The Farnham Herald did not breach the Editors’ Code of Practice in a story about a man assaulted on a night out which featured a picture taken from his Facebook account.
The Press Complaints Commission ruled the Tindle weekly did not breach Clauses 1 (accuracy) and 3 (privacy) of the code.
The man complained to the watchdog after being assured by police that he would not be identified.
He accused the newspaper of basing its story, which he says wrongly stated he became “embroiled” in a fight and “almost had his nose bitten off”, on comments from his Facebook page without verifying the information.
The Herald reporter claimed the complainant’s Facebook page was not protected by privacy settings and that inquiries with the police had been made. The paper also said it contacted the man for comment.
The complainant claims to have never received the message and believed that privacy settings were in place on his account.

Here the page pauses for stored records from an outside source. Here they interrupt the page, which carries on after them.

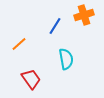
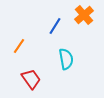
orange cross: rotated 24 degrees counterclockwise
orange line: moved 2 px down; rotated 14 degrees counterclockwise
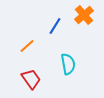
orange line: moved 8 px right; rotated 14 degrees clockwise
cyan semicircle: moved 2 px right, 5 px down
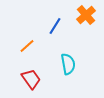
orange cross: moved 2 px right
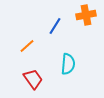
orange cross: rotated 30 degrees clockwise
cyan semicircle: rotated 15 degrees clockwise
red trapezoid: moved 2 px right
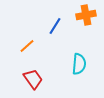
cyan semicircle: moved 11 px right
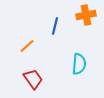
blue line: rotated 18 degrees counterclockwise
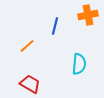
orange cross: moved 2 px right
red trapezoid: moved 3 px left, 5 px down; rotated 25 degrees counterclockwise
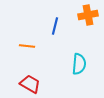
orange line: rotated 49 degrees clockwise
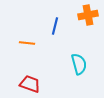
orange line: moved 3 px up
cyan semicircle: rotated 20 degrees counterclockwise
red trapezoid: rotated 10 degrees counterclockwise
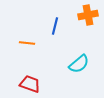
cyan semicircle: rotated 65 degrees clockwise
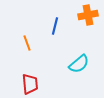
orange line: rotated 63 degrees clockwise
red trapezoid: rotated 65 degrees clockwise
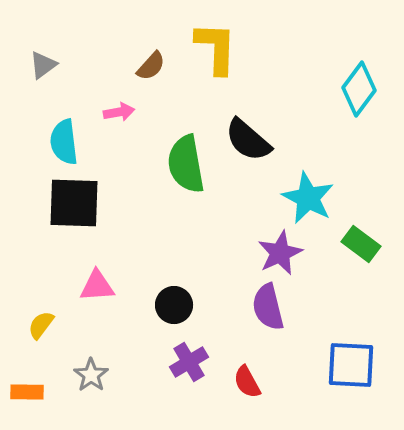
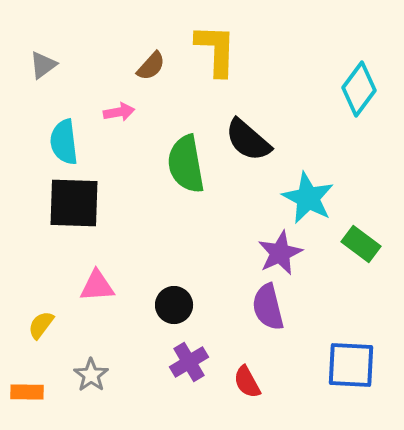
yellow L-shape: moved 2 px down
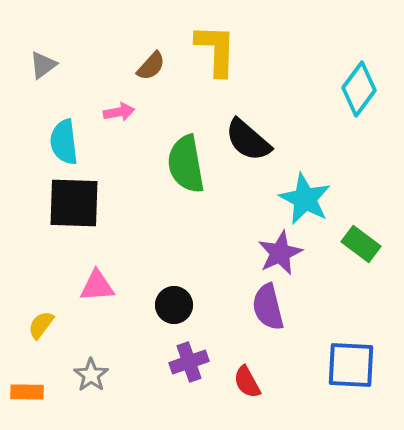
cyan star: moved 3 px left, 1 px down
purple cross: rotated 12 degrees clockwise
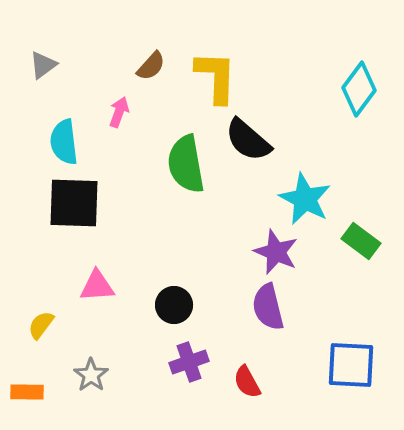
yellow L-shape: moved 27 px down
pink arrow: rotated 60 degrees counterclockwise
green rectangle: moved 3 px up
purple star: moved 4 px left, 1 px up; rotated 24 degrees counterclockwise
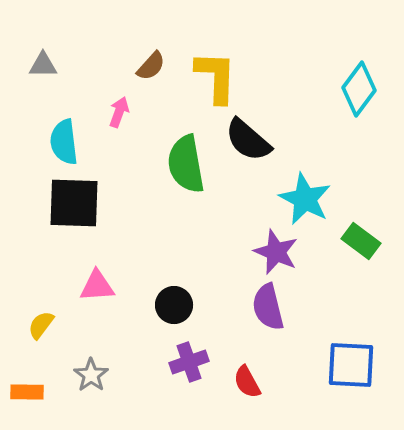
gray triangle: rotated 36 degrees clockwise
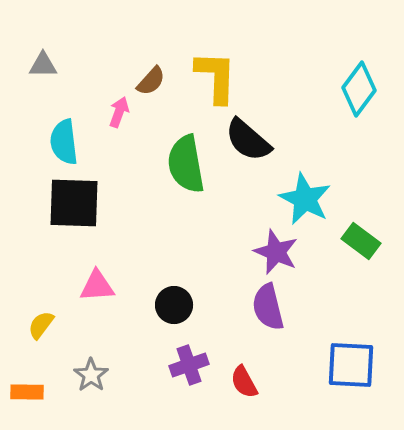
brown semicircle: moved 15 px down
purple cross: moved 3 px down
red semicircle: moved 3 px left
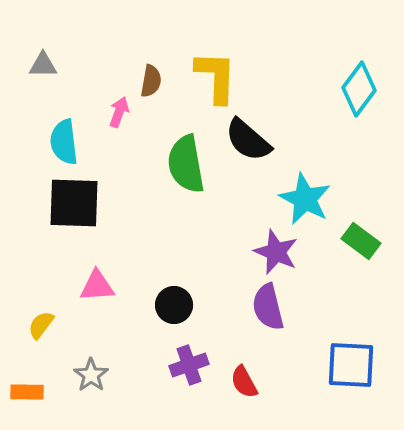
brown semicircle: rotated 32 degrees counterclockwise
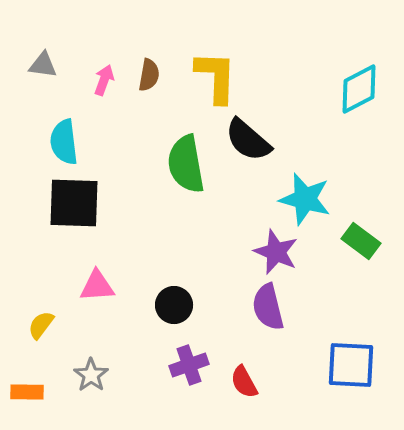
gray triangle: rotated 8 degrees clockwise
brown semicircle: moved 2 px left, 6 px up
cyan diamond: rotated 26 degrees clockwise
pink arrow: moved 15 px left, 32 px up
cyan star: rotated 12 degrees counterclockwise
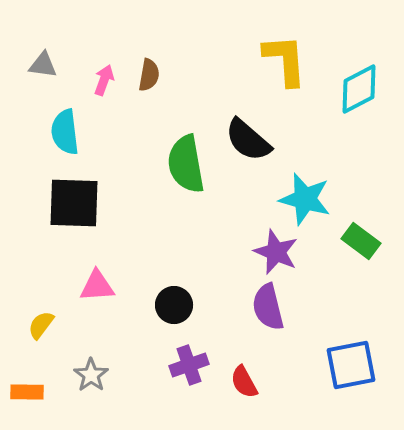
yellow L-shape: moved 69 px right, 17 px up; rotated 6 degrees counterclockwise
cyan semicircle: moved 1 px right, 10 px up
blue square: rotated 14 degrees counterclockwise
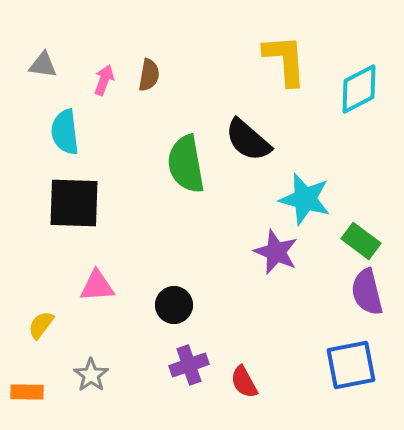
purple semicircle: moved 99 px right, 15 px up
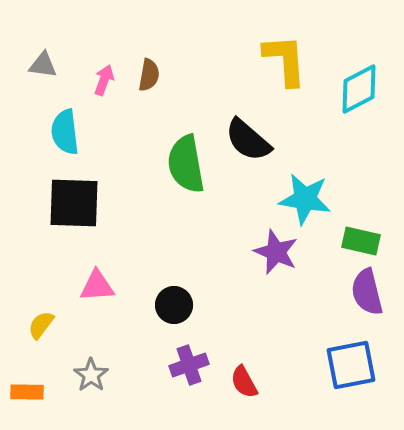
cyan star: rotated 6 degrees counterclockwise
green rectangle: rotated 24 degrees counterclockwise
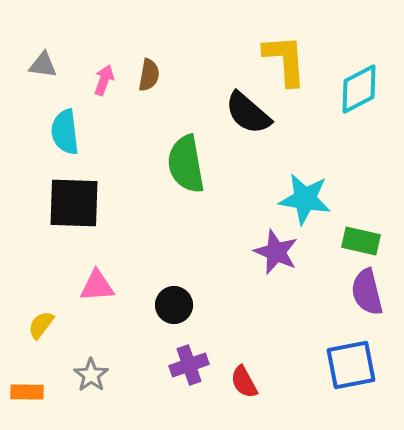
black semicircle: moved 27 px up
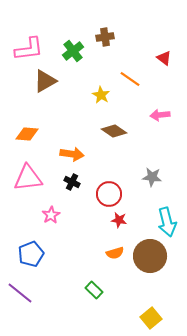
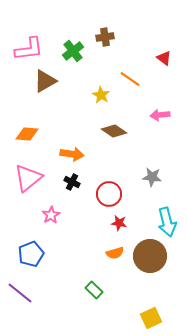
pink triangle: rotated 32 degrees counterclockwise
red star: moved 3 px down
yellow square: rotated 15 degrees clockwise
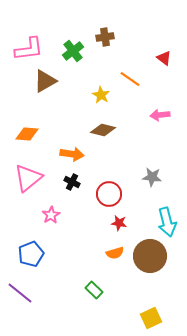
brown diamond: moved 11 px left, 1 px up; rotated 20 degrees counterclockwise
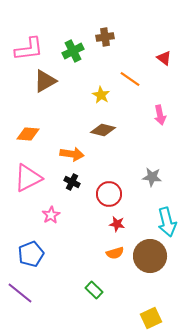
green cross: rotated 10 degrees clockwise
pink arrow: rotated 96 degrees counterclockwise
orange diamond: moved 1 px right
pink triangle: rotated 12 degrees clockwise
red star: moved 2 px left, 1 px down
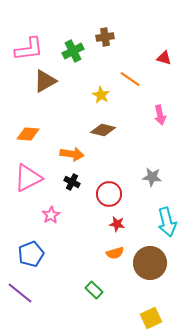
red triangle: rotated 21 degrees counterclockwise
brown circle: moved 7 px down
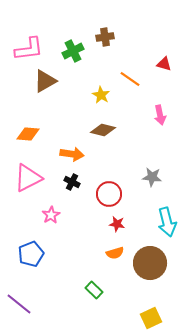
red triangle: moved 6 px down
purple line: moved 1 px left, 11 px down
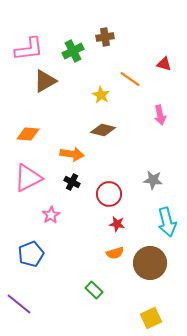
gray star: moved 1 px right, 3 px down
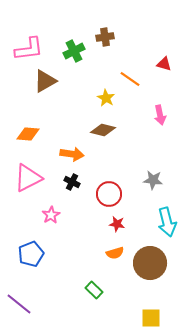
green cross: moved 1 px right
yellow star: moved 5 px right, 3 px down
yellow square: rotated 25 degrees clockwise
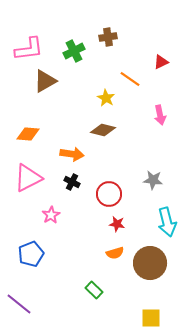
brown cross: moved 3 px right
red triangle: moved 3 px left, 2 px up; rotated 42 degrees counterclockwise
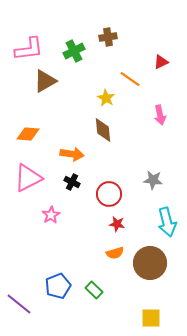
brown diamond: rotated 70 degrees clockwise
blue pentagon: moved 27 px right, 32 px down
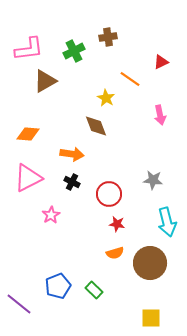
brown diamond: moved 7 px left, 4 px up; rotated 15 degrees counterclockwise
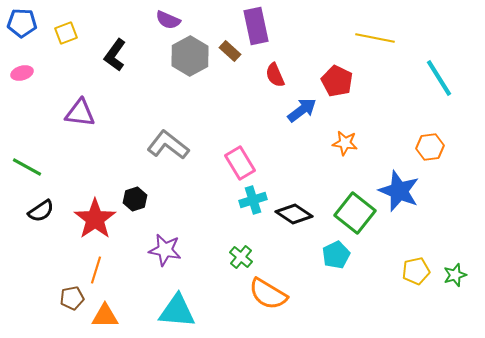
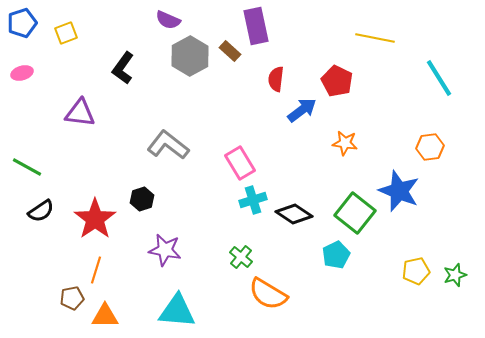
blue pentagon: rotated 20 degrees counterclockwise
black L-shape: moved 8 px right, 13 px down
red semicircle: moved 1 px right, 4 px down; rotated 30 degrees clockwise
black hexagon: moved 7 px right
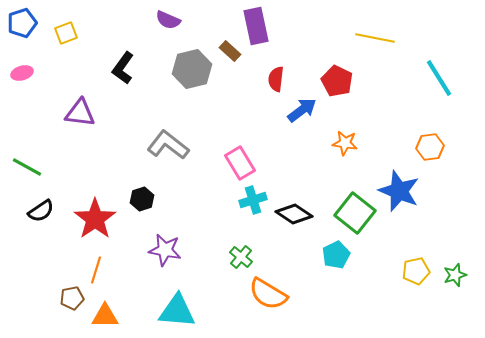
gray hexagon: moved 2 px right, 13 px down; rotated 15 degrees clockwise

The newspaper denied breaching the code and the PCC ruled in its favour, judging that the report was a “straightforward account of a newsworthy incident, substantially corroborated by local police, which included no gratuitous information about the complainant’s private life”.
Charlotte Dewar, head of complaints and pre-publication services, said: "This case demonstrates some of the challenges faced by editors when they contemplate publishing material taken from social networking sites.
"In this instance, the presentation of the story was critical to the Commission's conclusion that there was no breach of the Code."